--- Exercise inputs ---

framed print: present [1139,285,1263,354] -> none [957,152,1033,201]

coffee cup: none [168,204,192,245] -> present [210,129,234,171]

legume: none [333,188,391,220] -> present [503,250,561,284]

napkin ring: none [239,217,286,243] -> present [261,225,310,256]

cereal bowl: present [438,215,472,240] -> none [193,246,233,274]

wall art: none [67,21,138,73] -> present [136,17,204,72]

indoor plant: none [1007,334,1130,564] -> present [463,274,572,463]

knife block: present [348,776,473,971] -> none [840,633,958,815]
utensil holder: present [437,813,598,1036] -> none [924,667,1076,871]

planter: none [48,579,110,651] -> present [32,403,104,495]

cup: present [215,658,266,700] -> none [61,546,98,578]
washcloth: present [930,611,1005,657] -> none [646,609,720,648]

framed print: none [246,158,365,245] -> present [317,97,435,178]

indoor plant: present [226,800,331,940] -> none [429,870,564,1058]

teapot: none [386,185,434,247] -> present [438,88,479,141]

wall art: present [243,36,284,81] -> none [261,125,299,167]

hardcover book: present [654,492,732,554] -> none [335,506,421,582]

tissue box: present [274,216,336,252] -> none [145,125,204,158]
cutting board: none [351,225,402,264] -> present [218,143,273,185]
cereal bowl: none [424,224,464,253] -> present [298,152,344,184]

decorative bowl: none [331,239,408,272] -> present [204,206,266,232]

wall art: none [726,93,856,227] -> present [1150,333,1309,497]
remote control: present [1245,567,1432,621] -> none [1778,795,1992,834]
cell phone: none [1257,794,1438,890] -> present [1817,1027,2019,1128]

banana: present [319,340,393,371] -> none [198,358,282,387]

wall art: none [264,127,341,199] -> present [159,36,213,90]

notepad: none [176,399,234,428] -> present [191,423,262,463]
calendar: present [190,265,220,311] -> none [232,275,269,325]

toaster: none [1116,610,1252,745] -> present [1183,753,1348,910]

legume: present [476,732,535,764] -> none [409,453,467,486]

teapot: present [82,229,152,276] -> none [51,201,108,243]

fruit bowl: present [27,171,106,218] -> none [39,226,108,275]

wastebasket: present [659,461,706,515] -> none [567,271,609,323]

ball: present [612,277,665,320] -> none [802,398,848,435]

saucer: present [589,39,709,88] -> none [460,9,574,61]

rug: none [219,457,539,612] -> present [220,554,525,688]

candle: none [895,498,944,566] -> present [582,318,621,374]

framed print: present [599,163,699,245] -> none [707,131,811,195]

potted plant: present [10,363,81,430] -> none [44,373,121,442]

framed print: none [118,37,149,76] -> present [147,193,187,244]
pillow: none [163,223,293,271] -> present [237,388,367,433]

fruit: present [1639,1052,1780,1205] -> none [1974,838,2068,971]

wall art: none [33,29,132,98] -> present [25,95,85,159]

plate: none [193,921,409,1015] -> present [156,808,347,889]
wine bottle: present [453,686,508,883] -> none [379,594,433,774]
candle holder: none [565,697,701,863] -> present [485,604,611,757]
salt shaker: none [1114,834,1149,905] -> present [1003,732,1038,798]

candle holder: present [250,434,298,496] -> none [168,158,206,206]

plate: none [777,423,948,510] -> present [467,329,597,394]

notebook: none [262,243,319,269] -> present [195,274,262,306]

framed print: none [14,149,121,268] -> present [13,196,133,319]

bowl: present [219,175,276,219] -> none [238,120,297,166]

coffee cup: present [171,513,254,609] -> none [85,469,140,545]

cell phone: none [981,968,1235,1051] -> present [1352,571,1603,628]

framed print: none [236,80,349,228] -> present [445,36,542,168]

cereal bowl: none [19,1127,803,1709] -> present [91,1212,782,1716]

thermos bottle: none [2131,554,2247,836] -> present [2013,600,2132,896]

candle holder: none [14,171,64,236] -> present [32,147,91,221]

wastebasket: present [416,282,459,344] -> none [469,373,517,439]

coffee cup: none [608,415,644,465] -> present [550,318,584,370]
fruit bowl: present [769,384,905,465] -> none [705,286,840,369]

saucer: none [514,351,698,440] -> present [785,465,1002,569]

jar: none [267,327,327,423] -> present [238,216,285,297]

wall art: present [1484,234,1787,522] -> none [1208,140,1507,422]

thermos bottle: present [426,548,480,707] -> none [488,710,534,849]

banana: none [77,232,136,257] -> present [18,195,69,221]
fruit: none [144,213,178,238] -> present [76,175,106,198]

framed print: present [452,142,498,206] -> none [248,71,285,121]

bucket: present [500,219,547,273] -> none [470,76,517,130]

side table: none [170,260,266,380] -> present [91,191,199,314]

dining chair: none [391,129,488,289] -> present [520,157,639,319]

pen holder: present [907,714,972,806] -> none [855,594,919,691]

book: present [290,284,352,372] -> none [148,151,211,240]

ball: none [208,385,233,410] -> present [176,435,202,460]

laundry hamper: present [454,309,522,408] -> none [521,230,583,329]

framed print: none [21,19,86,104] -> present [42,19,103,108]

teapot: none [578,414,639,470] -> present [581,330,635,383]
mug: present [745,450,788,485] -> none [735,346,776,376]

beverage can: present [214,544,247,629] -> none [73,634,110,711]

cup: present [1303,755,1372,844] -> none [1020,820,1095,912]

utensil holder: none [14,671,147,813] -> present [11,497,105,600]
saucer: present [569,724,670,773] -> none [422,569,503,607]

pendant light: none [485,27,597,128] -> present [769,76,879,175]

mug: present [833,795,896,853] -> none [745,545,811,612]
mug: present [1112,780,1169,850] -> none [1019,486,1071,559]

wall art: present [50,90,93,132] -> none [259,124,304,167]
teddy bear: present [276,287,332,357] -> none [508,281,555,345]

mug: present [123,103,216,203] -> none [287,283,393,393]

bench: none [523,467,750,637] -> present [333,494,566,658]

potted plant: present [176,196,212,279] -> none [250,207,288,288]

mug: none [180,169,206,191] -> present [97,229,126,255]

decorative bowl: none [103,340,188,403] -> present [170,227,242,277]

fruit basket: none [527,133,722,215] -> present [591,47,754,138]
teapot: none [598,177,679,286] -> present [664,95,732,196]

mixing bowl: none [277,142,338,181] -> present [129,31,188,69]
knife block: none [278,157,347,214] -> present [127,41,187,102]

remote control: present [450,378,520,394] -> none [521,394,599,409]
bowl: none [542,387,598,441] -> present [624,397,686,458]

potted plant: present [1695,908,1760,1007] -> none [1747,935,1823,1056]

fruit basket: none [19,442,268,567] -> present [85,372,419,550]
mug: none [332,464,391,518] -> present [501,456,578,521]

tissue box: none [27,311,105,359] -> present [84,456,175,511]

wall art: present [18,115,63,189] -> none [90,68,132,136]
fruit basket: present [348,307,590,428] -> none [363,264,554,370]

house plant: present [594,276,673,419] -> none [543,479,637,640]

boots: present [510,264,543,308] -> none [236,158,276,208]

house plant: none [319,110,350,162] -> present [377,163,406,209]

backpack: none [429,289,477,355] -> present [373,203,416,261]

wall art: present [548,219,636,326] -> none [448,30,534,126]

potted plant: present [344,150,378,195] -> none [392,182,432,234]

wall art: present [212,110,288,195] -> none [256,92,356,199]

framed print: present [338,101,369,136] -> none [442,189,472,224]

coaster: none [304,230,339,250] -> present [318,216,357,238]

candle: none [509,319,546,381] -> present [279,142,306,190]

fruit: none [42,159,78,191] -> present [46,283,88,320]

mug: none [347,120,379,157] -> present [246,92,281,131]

---

* Exercise requirements *
Please reproduce, exactly as they appear above, the lines from the line containing "bucket: present [500,219,547,273]" up to and including the line containing "beverage can: present".

* Answer space *
bucket: present [500,219,547,273] -> none [470,76,517,130]

side table: none [170,260,266,380] -> present [91,191,199,314]

dining chair: none [391,129,488,289] -> present [520,157,639,319]

pen holder: present [907,714,972,806] -> none [855,594,919,691]

book: present [290,284,352,372] -> none [148,151,211,240]

ball: none [208,385,233,410] -> present [176,435,202,460]

laundry hamper: present [454,309,522,408] -> none [521,230,583,329]

framed print: none [21,19,86,104] -> present [42,19,103,108]

teapot: none [578,414,639,470] -> present [581,330,635,383]
mug: present [745,450,788,485] -> none [735,346,776,376]

beverage can: present [214,544,247,629] -> none [73,634,110,711]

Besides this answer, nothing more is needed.